01 -
Grab three shallow bowls. In one, stir together flour, garlic powder, onion powder, paprika, salt, and pepper. Beat eggs in the second bowl. Add breadcrumbs with optional seasoning or Parmesan to the third bowl.
02 -
Work in small batches. Dunk a slice of mushroom in the seasoned flour, shaking off the extra. Coat it in the beaten eggs, letting any drip away. Finally, press it into the breadcrumbs to cover all sides.
03 -
Pour about half an inch of vegetable oil into a large frying pan or skillet. Heat it on medium-high heat until it hits 350°F (175°C). If you're unsure, toss in a breadcrumb to see if it sizzles.
04 -
Put the coated mushrooms gently into the hot oil, making sure not to overcrowd.
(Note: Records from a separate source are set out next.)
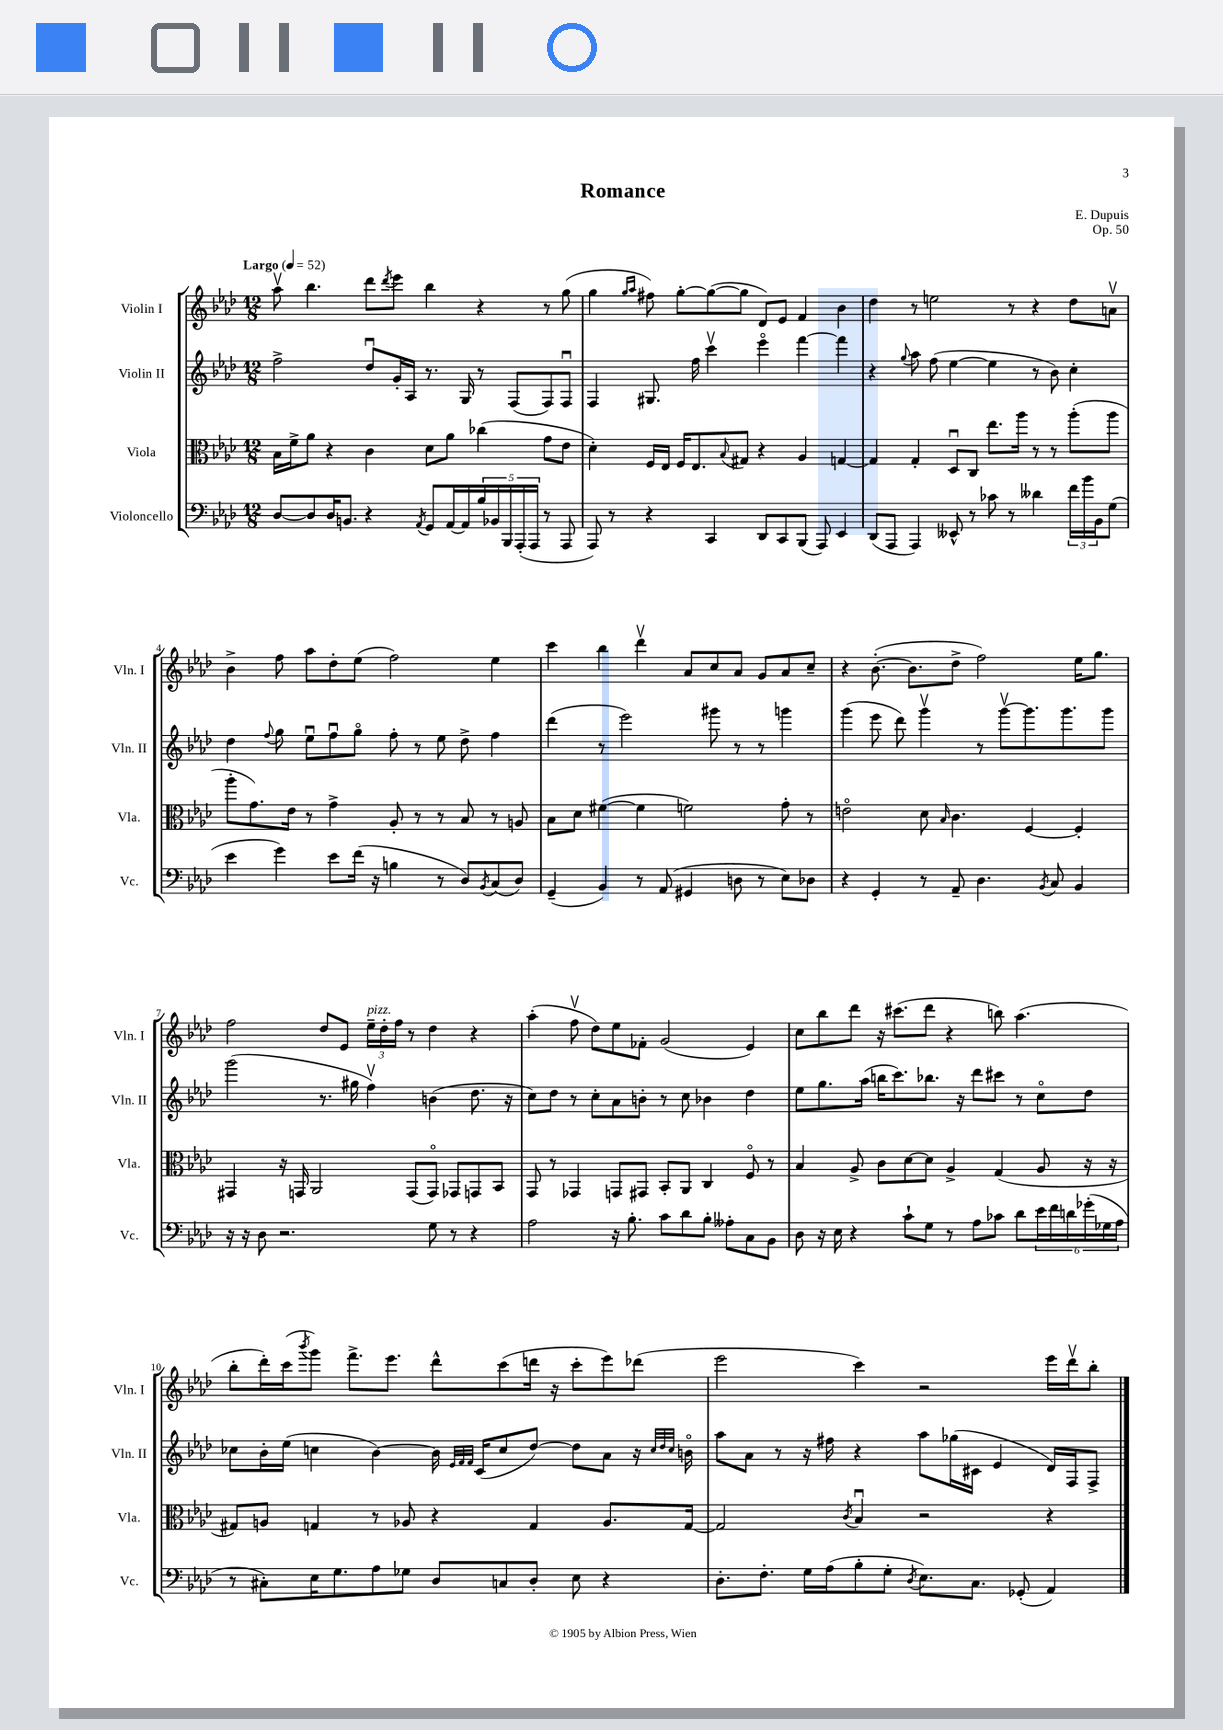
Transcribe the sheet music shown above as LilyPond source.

\header { title = "Romance" composer = "E. Dupuis" opus = "Op. 50" }
<<
\new StaffGroup <<
\new Staff = "s0" \with { instrumentName = "Violin I" shortInstrumentName = "Vln. I" } {
    \clef treble \key aes \major \numericTimeSignature \time 12/8 \tempo "Largo" 4 = 52
    aes''8\upbow bes''4. des'''8 \acciaccatura { des'''8 } ees'''8 bes''4 r4 r8 g''8( |
    g''4 \grace { g''16 aes''16 } fis''8) g''8~-. g''8~( g''8 des'8) ees'8 f'4 bes'4 |
    des''4 r8 e''2 r8 r4 des''8 a'8\upbow |
    bes'4-> f''8 aes''8 des''8-. ees''8( f''2) ees''4 |
    c'''4 bes''4 des'''4\upbow aes'8 c''8 aes'8 g'8 aes'8 c''8-- |
    r4 bes'8.~-.( bes'8. des''8-> f''2) ees''16 g''8. |
    f''2 des''8 ees'8 \tuplet 3/2 { ees''16--^\markup { \italic "pizz." } des''16-. f''16 } r8 des''4 r4 |
    aes''4-.( f''8\upbow des''8) ees''8 fes'8-. g'2( ees'4) |
    c''8 bes''8 des'''8 r16 cis'''8.( des'''8 r4 b''8) aes''4.( |
    bes''8-. des'''16-.) c'''16( \acciaccatura { bes'''8 } g'''8) f'''8.-> ees'''8. des'''8-^ c'''8( d'''16 r16 c'''8-. ees'''8) des'''8( |
    ees'''2 c'''4) r2 ees'''16 des'''16\upbow bes''8-. \bar "|." |
}
\new Staff = "s1" \with { instrumentName = "Violin II" shortInstrumentName = "Vln. II" } {
    \clef treble \key aes \major \numericTimeSignature \time 12/8
    f''2-> des''8\downbow g'16-. aes16 r8. g16 r8 f8( f8) f8\downbow |
    f4 gis8. f''16 c'''4\upbow ees'''4\flageolet f'''4~ f'''4 |
    r4 \appoggiatura { g''8 } aes''8 f''8( ees''4~ ees''4 r8 bes'8) c''4-. |
    des''4 \appoggiatura { f''8 } g''8 ees''8\downbow f''8\downbow g''8\flageolet f''8-. r8 ees''8 des''8-> f''4 |
    des'''4( r8 ees'''2) gis'''8 r8 r8 g'''4 |
    g'''4( ees'''8 des'''8) g'''4\upbow r8 g'''8~\upbow g'''8. g'''8. g'''8 |
    g'''2( r8. gis''16 f''4\upbow) b'4( des''8. r16 |
    c''8) des''8 r8 c''8-. aes'8 b'8-. r8 c''8 bes'4 des''4 |
    ees''8 g''8. aes''16( b''16 c'''8.) bes''8. r16 des'''8 cis'''8 r8 c''8\flageolet des''8 |
    ces''8 bes'16-. ees''16( c''4 bes'4~) bes'16 \grace { ees'32 f'32 f'32 } c'16( c''8 des''8~) des''8 aes'8 r16 \grace { c''32 des''32 c''32 } b'16\flageolet |
    aes''8 aes'8 r8 r16 fis''16 r4 aes''8 ges''16( cis'16 ees'4 des'16) f16 f8-> \bar "|." |
}
\new Staff = "s2" \with { instrumentName = "Viola" shortInstrumentName = "Vla." } {
    \clef alto \key aes \major \numericTimeSignature \time 12/8
    bes16 f'16-> aes'8 r4 c'4 des'8 aes'8 ces''4( g'8 ees'8 |
    des'4-.) f16 ees16 f16 ees8. \appoggiatura { bes8 } gis8 r4 aes4 g4~ |
    g4 g4-. des8\downbow c8 ees''8. aes''16 r8 r8 aes''8-.( aes''8 |
    aes''8-. g'8.) ees'16 r8 g'4-> aes8-. r8 r8 bes8 r8 a8 |
    bes8 des'8 fis'4~( fis'4 f'2) g'8-. r8 |
    e'2\flageolet des'8 \grace { bes16 } c'4. f4~ f4-. |
    gis,4 r16 g,16 aes,2 g,8( g,8\flageolet) ges,8 g,8 bes,8 |
    g,8 r8 ges,4 g,8 gis,8 bes,8-. aes,8 c4 f8\flageolet r8 |
    bes4 aes8-> c'8 des'8~ des'8 aes4-> g4( aes8 r16 r16 |
    gis8) a8 g4 r8 aes8 r4 g4 aes8. g16~ |
    g2 \acciaccatura { c'8 } bes4\downbow r2 r4 \bar "|." |
}
\new Staff = "s3" \with { instrumentName = "Violoncello" shortInstrumentName = "Vc." } {
    \clef bass \key aes \major \numericTimeSignature \time 12/8
    des8~ des8 des16 b,8. r4 \acciaccatura { aes,8 } g,8 aes,16~ aes,16 \tuplet 5/4 { bes16 bes,16 bes,,16 aes,,16-.( aes,,16 } r8 aes,,8 |
    aes,,8) r8 r4 c,4 des,8 c,8 bes,,8( aes,,8) ees,4 |
    des,8( aes,,8 aes,,4) eeses,8-^ r8 ces'8 r8 deses'4 \tuplet 3/2 { f'16 bes'16 bes,16 } g8( |
    ees'4 g'4) ees'8 f'16( r16 b4 r8 des8) \acciaccatura { bes,8 } c8( des8) |
    g,4--( bes,4) r8 aes,8( gis,4 d8 r8 ees8) des8 |
    r4 g,4-. r8 aes,8-- des4. \acciaccatura { bes,8 } c8 bes,4 |
    r16 r16 des8 r2. g8 r8 r4 |
    aes2 r16 bes8.-. c'8 des'8 bes8-. aeses8-. c8 bes,8 |
    des8 r16 ees16 r4 c'8-! g8 r8 aes8 ces'8 des'8 \tuplet 6/4 { ees'16 f'16 d'16 ges'16-.( ges16 aes16 } |
    r8 cis8-.) ees16 g8. aes8 ges8 des8 c8 des8-. ees8 r4 |
    des8.-. f8.-. g16 aes16( bes8-. g8-. \acciaccatura { des8 } ees8.) c8. ges,8-.( aes,4) \bar "|." |
}
>>
>>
Fry them for 2 to 3 minutes per side until they're a golden, crispy finish. Repeat with the rest, if needed.
05 -
Take the mushrooms out using a slotted spoon and set them on a paper towel-covered plate. Sprinkle a bit of salt on top right away if you'd like.
06 -
While the mushrooms are cooking, mix together mayonnaise, sour cream, parsley, dill, garlic powder, salt, and pepper in a small bowl. Stir until it's smooth and creamy.
07 -
Pile the mushrooms onto a plate and serve them hot. Don't forget the ranch dip on the side! Add some fresh parsley on top for a nice touch, if you'd like.